• Work task:
Go from the first line below to the one with "teapot: present [705,580,732,618]" and print each line exactly.

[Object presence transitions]
+++

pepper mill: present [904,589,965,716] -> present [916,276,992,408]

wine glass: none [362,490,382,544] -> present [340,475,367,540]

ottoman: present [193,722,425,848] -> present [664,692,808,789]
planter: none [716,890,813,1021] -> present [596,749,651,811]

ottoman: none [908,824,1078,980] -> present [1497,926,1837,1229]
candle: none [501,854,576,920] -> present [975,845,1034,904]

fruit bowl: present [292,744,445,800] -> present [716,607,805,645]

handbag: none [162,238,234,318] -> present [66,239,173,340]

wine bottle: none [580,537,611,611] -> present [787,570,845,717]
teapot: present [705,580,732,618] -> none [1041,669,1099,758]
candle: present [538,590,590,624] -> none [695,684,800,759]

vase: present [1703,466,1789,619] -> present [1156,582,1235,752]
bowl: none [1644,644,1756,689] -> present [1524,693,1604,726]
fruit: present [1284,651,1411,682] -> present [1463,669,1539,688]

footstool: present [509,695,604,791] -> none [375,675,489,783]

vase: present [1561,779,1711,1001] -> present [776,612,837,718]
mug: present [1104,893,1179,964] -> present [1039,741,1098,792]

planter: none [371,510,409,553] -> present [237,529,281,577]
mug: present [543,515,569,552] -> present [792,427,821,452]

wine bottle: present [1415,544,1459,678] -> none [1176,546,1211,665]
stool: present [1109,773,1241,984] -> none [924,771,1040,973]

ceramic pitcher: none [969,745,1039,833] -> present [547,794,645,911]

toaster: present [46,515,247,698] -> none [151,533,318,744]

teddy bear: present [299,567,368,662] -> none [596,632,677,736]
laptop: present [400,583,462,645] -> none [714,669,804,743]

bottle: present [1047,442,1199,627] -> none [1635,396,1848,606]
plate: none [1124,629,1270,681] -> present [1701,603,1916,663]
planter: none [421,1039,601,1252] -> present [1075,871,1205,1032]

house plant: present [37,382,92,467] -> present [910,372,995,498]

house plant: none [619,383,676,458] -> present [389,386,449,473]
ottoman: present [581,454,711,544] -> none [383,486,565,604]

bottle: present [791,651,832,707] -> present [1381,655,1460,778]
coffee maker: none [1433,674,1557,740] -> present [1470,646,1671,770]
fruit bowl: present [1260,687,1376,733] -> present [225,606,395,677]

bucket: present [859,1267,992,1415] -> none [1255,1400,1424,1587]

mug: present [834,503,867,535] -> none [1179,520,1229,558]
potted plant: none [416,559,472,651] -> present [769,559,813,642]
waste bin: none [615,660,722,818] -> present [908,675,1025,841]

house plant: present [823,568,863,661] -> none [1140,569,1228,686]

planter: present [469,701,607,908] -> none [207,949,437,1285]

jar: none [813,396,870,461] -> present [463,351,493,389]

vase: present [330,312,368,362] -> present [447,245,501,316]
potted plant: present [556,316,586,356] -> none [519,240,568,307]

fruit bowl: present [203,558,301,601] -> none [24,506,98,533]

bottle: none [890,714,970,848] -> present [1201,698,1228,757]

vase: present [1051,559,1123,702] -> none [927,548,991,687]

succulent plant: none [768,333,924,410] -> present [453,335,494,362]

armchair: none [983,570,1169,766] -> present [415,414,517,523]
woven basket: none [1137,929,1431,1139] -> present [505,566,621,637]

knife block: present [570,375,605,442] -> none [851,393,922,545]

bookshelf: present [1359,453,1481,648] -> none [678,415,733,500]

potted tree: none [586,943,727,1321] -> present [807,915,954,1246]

+++

• Written answer:
pepper mill: present [904,589,965,716] -> present [916,276,992,408]

wine glass: none [362,490,382,544] -> present [340,475,367,540]

ottoman: present [193,722,425,848] -> present [664,692,808,789]
planter: none [716,890,813,1021] -> present [596,749,651,811]

ottoman: none [908,824,1078,980] -> present [1497,926,1837,1229]
candle: none [501,854,576,920] -> present [975,845,1034,904]

fruit bowl: present [292,744,445,800] -> present [716,607,805,645]

handbag: none [162,238,234,318] -> present [66,239,173,340]

wine bottle: none [580,537,611,611] -> present [787,570,845,717]
teapot: present [705,580,732,618] -> none [1041,669,1099,758]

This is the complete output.